DATA TO USE section start

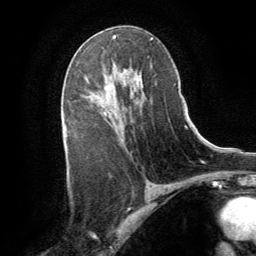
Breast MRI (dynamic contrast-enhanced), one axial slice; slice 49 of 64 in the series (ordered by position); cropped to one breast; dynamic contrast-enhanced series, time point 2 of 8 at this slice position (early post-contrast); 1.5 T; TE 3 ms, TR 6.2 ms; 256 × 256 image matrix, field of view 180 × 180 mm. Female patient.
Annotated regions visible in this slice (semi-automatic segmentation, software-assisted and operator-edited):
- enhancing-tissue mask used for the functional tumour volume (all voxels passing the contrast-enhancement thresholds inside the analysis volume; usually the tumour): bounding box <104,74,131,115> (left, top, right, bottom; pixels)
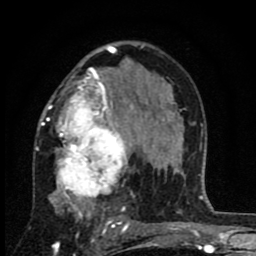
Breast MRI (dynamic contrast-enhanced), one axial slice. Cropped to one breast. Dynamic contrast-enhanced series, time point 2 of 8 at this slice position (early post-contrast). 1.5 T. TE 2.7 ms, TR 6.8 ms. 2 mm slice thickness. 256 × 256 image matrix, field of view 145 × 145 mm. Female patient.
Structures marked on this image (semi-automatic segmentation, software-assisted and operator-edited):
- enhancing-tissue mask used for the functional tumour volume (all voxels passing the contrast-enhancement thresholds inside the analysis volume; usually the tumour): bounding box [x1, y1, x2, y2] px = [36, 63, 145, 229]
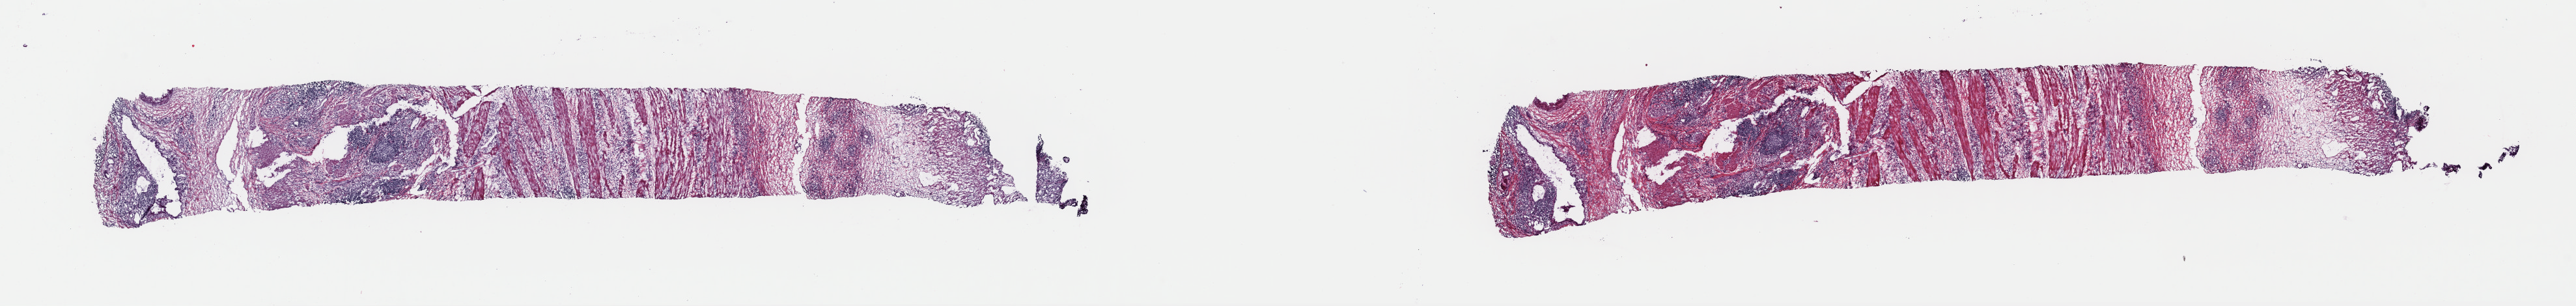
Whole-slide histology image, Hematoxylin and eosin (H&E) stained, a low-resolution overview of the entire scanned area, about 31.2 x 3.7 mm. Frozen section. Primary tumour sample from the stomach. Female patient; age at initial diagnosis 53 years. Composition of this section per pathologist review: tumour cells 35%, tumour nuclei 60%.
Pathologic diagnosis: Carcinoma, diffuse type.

DATA TO USE section end

Could you print all the entries exactly as they stand, with the pictures left out?

Breast MRI (dynamic contrast-enhanced), one axial slice; slice 49 of 64 in the series (ordered by position); cropped to one breast; dynamic contrast-enhanced series, time point 2 of 8 at this slice position (early post-contrast); 1.5 T; TE 3 ms, TR 6.2 ms; 256 × 256 image matrix, field of view 180 × 180 mm. Female patient.
Annotated regions visible in this slice (semi-automatic segmentation, software-assisted and operator-edited):
- enhancing-tissue mask used for the functional tumour volume (all voxels passing the contrast-enhancement thresholds inside the analysis volume; usually the tumour): bounding box <104,74,131,115> (left, top, right, bottom; pixels)
Breast MRI (dynamic contrast-enhanced), one axial slice. Cropped to one breast. Dynamic contrast-enhanced series, time point 2 of 8 at this slice position (early post-contrast). 1.5 T. TE 2.7 ms, TR 6.8 ms. 2 mm slice thickness. 256 × 256 image matrix, field of view 145 × 145 mm. Female patient.
Structures marked on this image (semi-automatic segmentation, software-assisted and operator-edited):
- enhancing-tissue mask used for the functional tumour volume (all voxels passing the contrast-enhancement thresholds inside the analysis volume; usually the tumour): bounding box [x1, y1, x2, y2] px = [36, 63, 145, 229]
Whole-slide histology image, Hematoxylin and eosin (H&E) stained, a low-resolution overview of the entire scanned area, about 31.2 x 3.7 mm. Frozen section. Primary tumour sample from the stomach. Female patient; age at initial diagnosis 53 years. Composition of this section per pathologist review: tumour cells 35%, tumour nuclei 60%.
Pathologic diagnosis: Carcinoma, diffuse type.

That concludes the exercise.